TASK PROMPT -
Do not repeat pictures. Repeat exactly the lines of the listing below from its first line through the line with "Imediatamente após o".

RECORDED DATA -

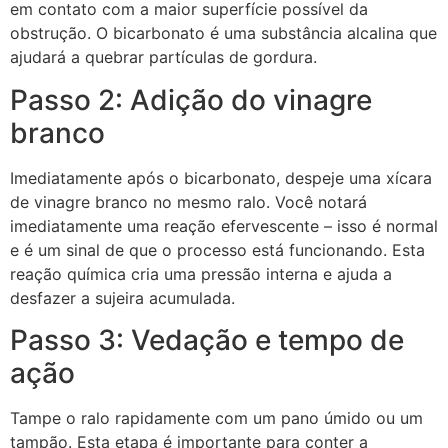
em contato com a maior superfície possível da
obstrução. O bicarbonato é uma substância alcalina que
ajudará a quebrar partículas de gordura.
Passo 2: Adição do vinagre
branco
Imediatamente após o bicarbonato, despeje uma xícara
de vinagre branco no mesmo ralo. Você notará
imediatamente uma reação efervescente – isso é normal
e é um sinal de que o processo está funcionando. Esta
reação química cria uma pressão interna e ajuda a
desfazer a sujeira acumulada.
Passo 3: Vedação e tempo de
ação
Tampe o ralo rapidamente com um pano úmido ou um
tampão. Esta etapa é importante para conter a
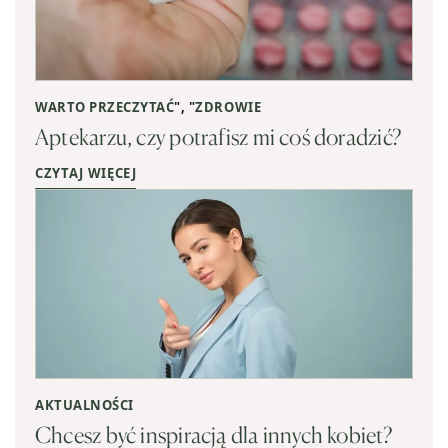
WARTO PRZECZYTAĆ
", "
ZDROWIE
Aptekarzu, czy potrafisz mi coś doradzić?
CZYTAJ WIĘCEJ
AKTUALNOŚCI
Chcesz być inspiracją dla innych kobiet?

ANSWER FOR THE TASK -
em contato com a maior superfície possível da
obstrução. O bicarbonato é uma substância alcalina que
ajudará a quebrar partículas de gordura.
Passo 2: Adição do vinagre
branco
Imediatamente após o bicarbonato, despeje uma xícara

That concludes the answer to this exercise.